Here’s What You’ll Love About This Glazed Strawberry Bread

Quick and easy to make—no mixer required Excellent way to use up leftover fresh strawberries that didn’t make it into your strawberry shortcake Cake-like texture stays moist for days Extra dessert-like with a topping of creamy vanilla icing Make-ahead friendly: this strawberry bread tastes even better on day 2 Freezes well, so make it when berries are in season and stock your freezer, so you can enjoy that peak strawberry flavor long after their short season ends!

Ingredients You Need & Why

Flour: All-purpose flour is the base of today’s quick bread. Baking Powder & Baking Soda: My team and I tested this recipe several times with varying ratios of these two leaveners, and the hands-down winner was the carefully measured mix of both you’ll see in the recipe below. Salt: Flavor enhancer/sweetness balancer—a baking recipe superhero! Egg: An egg provides structure and binds all the ingredients together. Sugar: Use a mix of granulated sugar and brown sugar to sweeten this cake-like bread. Buttermilk: This power ingredient is what makes my chocolate cake so darn moist, and it serves the same purpose in this strawberry bread. The lactic acid in buttermilk allows the baking soda to produce carbon dioxide. Don’t have buttermilk? Save yourself a trip to the store and see my recipe Note below for a DIY buttermilk substitute. Oil: I prefer to use oil in my quick breads, like in lemon poppy seed bread, chocolate zucchini bread, and cinnamon swirl quick bread, because of the unparalleled moisture it provides. Lately I’ve been making this strawberry bread with melted coconut oil, and it doesn’t make the bread taste like coconut. But if you dislike coconut and can easily detect it in baked goods, play it safe and use a neutral vegetable oil. Vanilla Extract or Vanilla Bean Paste: I love the combo of strawberries + vanilla, like in this strawberry vanilla crisp.

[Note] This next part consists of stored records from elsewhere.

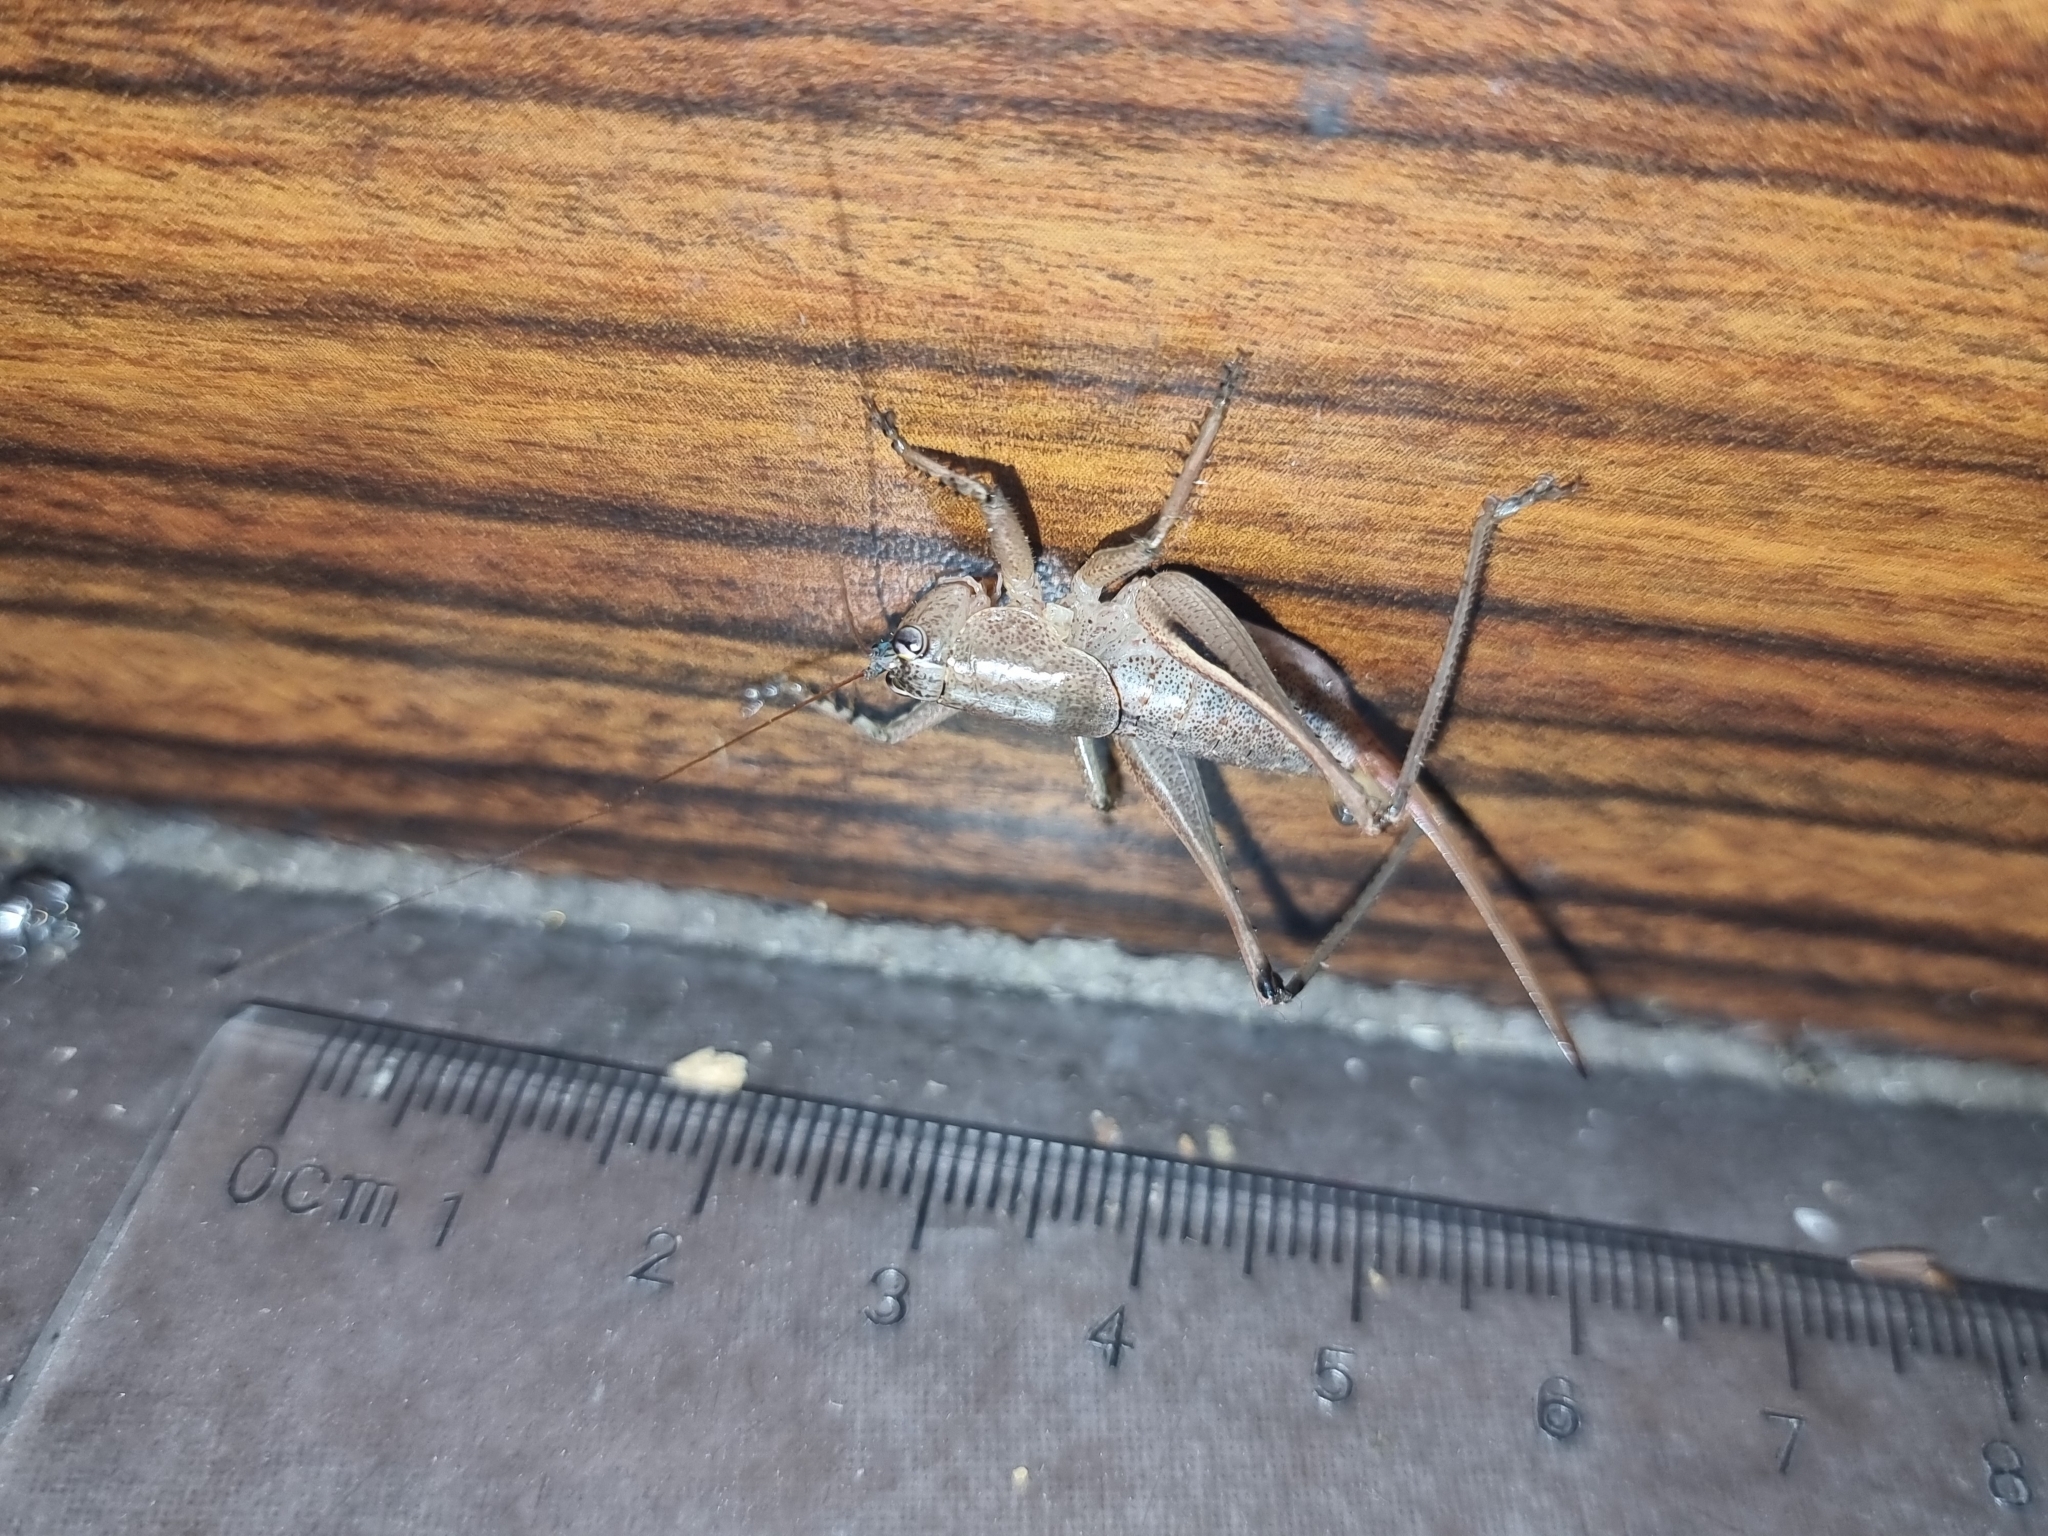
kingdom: Animalia
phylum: Arthropoda
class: Insecta
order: Orthoptera
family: Tettigoniidae
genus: Requena
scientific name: Requena verticalis
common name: Common western requena
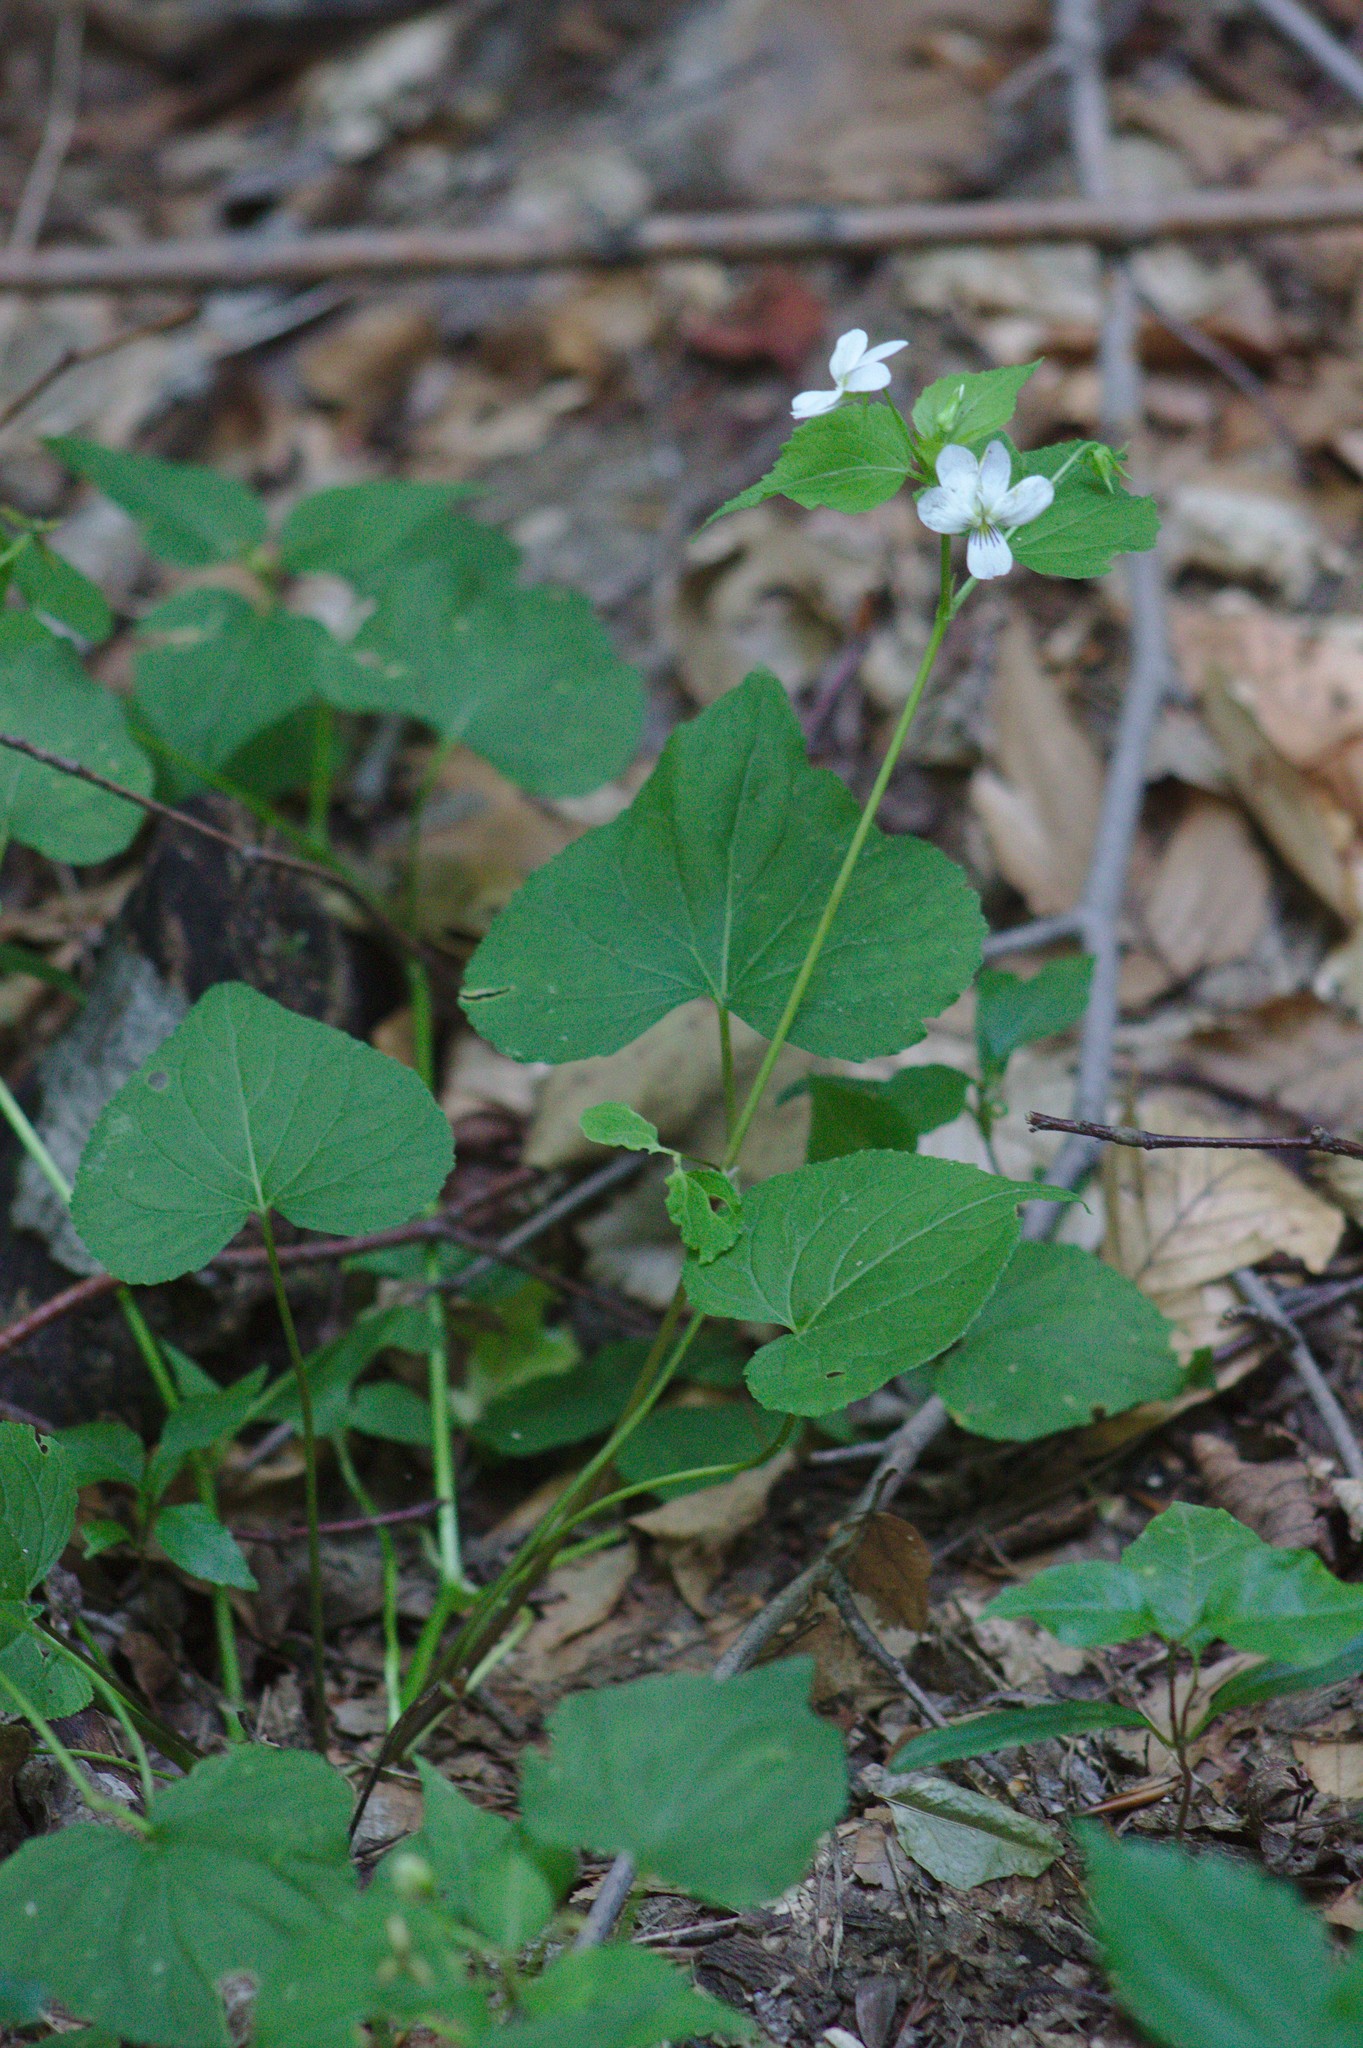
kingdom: Plantae
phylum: Tracheophyta
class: Magnoliopsida
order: Malpighiales
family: Violaceae
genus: Viola
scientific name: Viola canadensis
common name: Canada violet
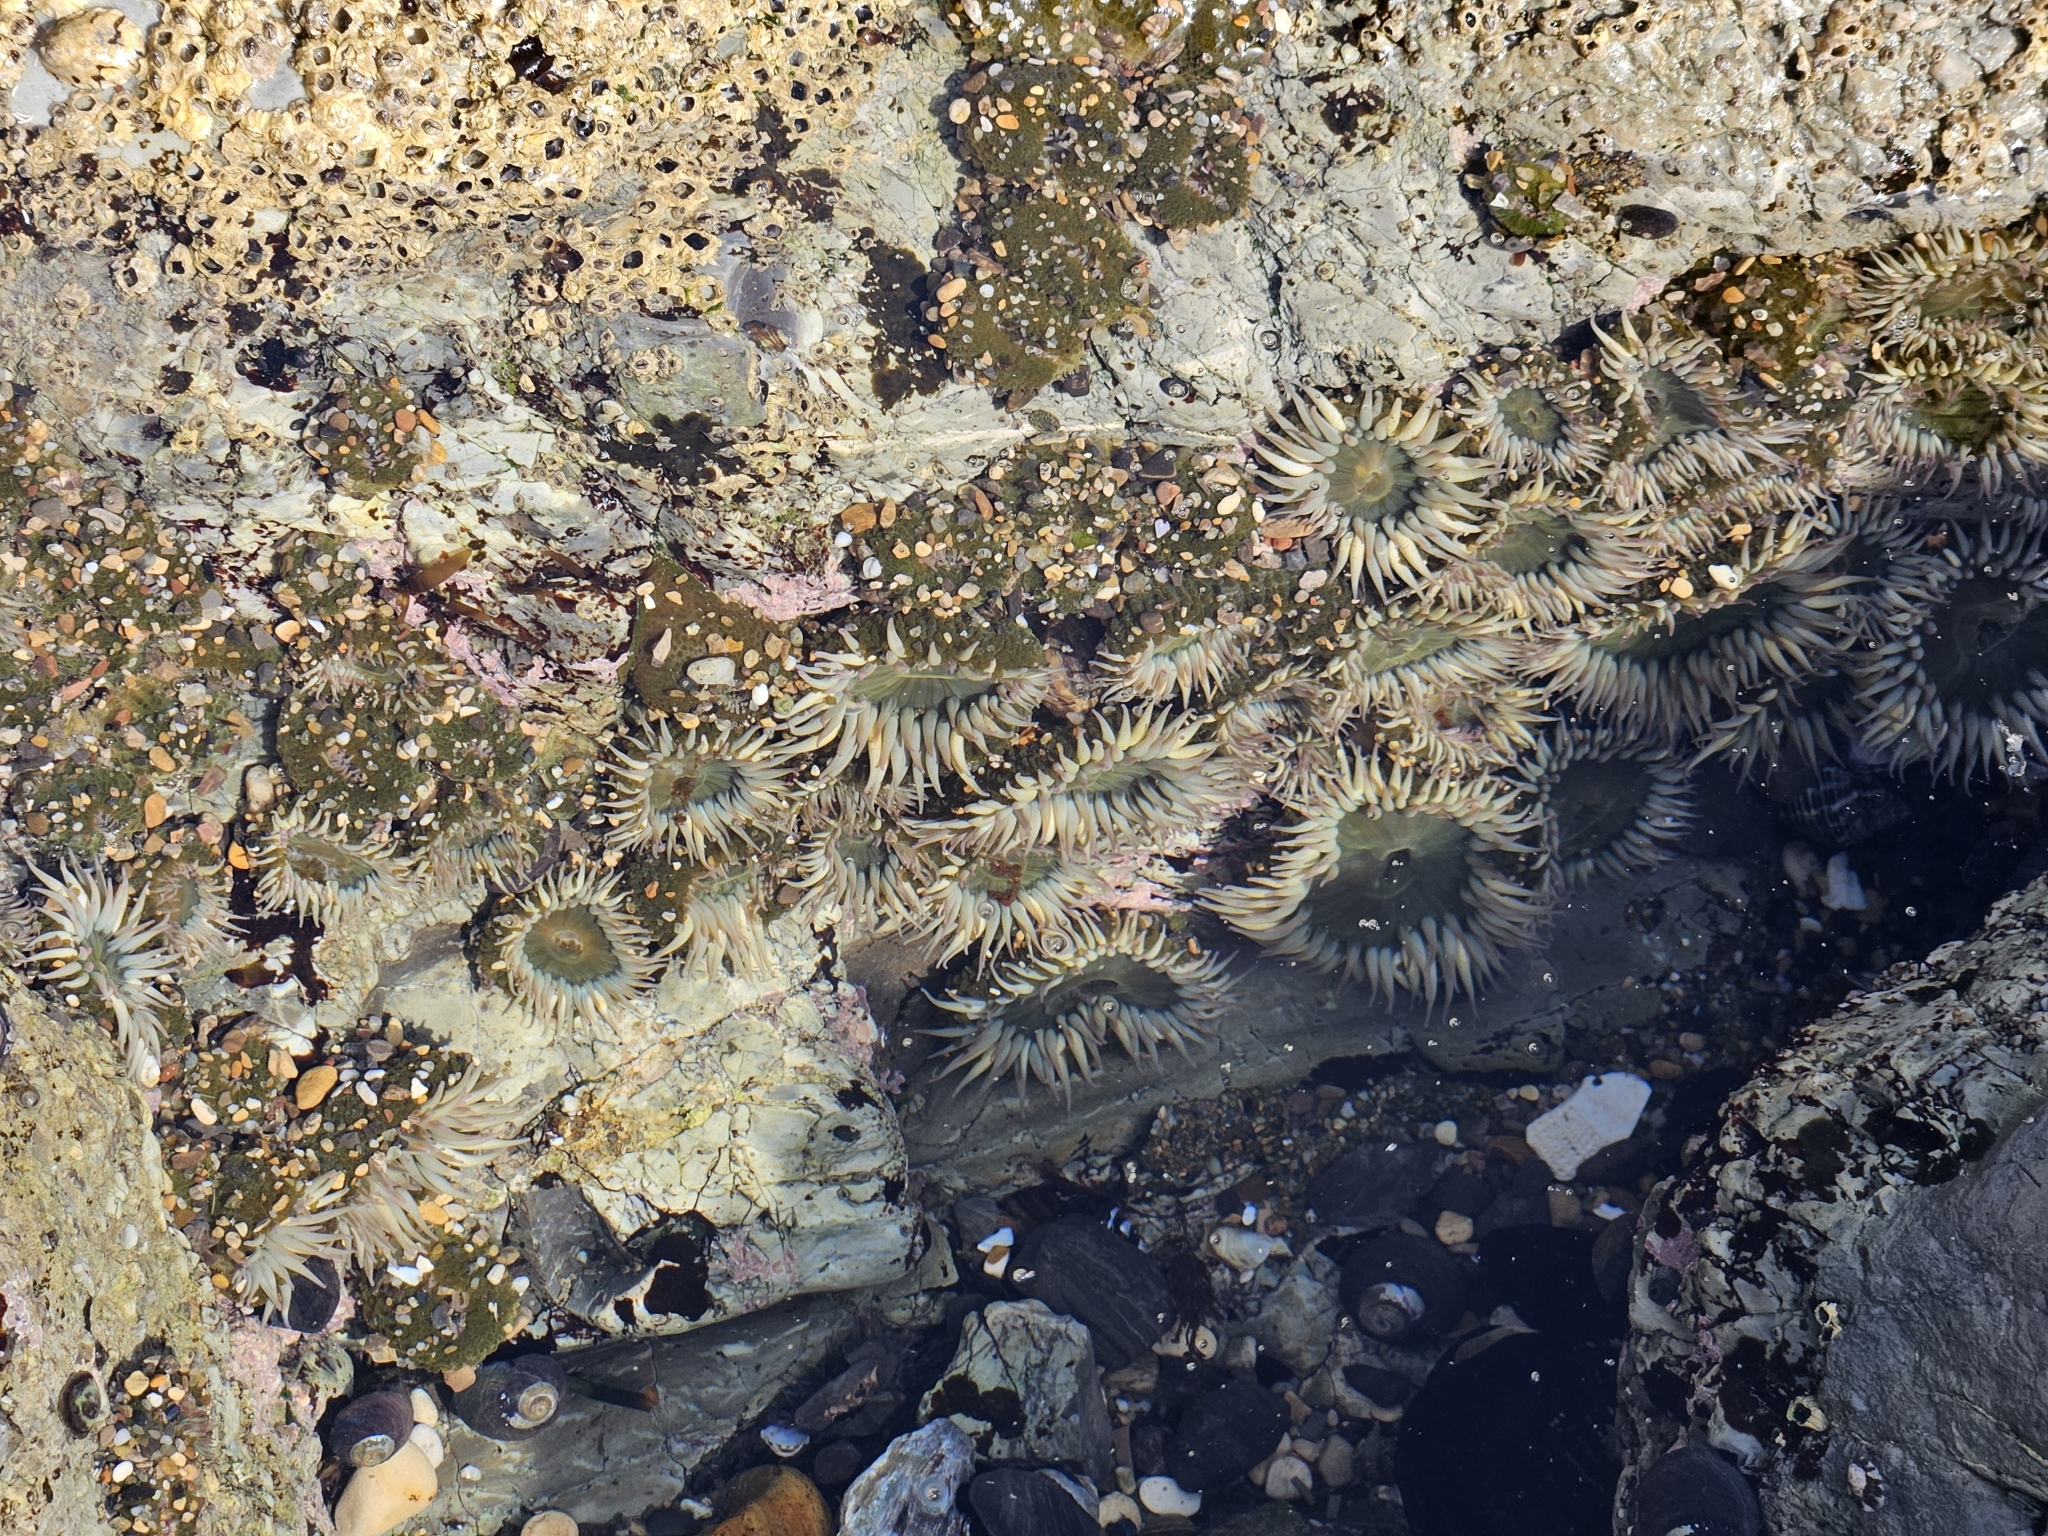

Pure vanilla extract works wonderfully, but I like to use vanilla bean paste here. You can find it next to the vanilla extract in the grocery store baking aisle, or you can order it online. Fresh Strawberries: Chop the berries and gently toss them with a little flour, to prevent them from sinking to the bottom. I don’t recommend using frozen strawberries in this recipe, because they can leak a lot of moisture and turn the bread into mush with an unappetizing purplish hue! Save the frozen berries for smoothies and strawberry sauce.

A Quick Comparison

I want to show you a side-by-side comparison. When retesting this recipe, my team and I tried it using only baking powder. The crumb looked plush and light, but the bread tasted very gummy and the flavor fell flat. Then we used a combination of baking powder AND baking soda. The bread doesn’t rise quite as much, but it develops a beautiful color and almost caramelized-like flavor. It was also moist and tender, without tasting gummy. In terms of taste, the baking powder + soda combo was a clear winner!

How to Make Strawberry Bread

I recommend baking this strawberry bread in a 1-lb. (8×4-inch) loaf pan like this one or this one. If all you have is a 9×5-inch loaf pan, which is what you use for banana bread and pumpkin bread, you can use it, but expect the bread to be a little shorter. Coating the chopped strawberries in flour helps prevent them from sinking in the bread: Expect a creamy and thick quick bread batter with LOTS of strawberries: The bread takes at least an hour to bake. Begin checking at 55 minutes, though, just in case your oven works extra hard!

Vanilla Icing

Back in 2014 when I first published this recipe, the vanilla icing was an afterthought and yet now I can’t imagine the strawberry bread without it! It soaks down into each slice, making the bread even more moist and tender… and it makes the top of the bread melt in your mouth.

Drizzle over the bread before serving.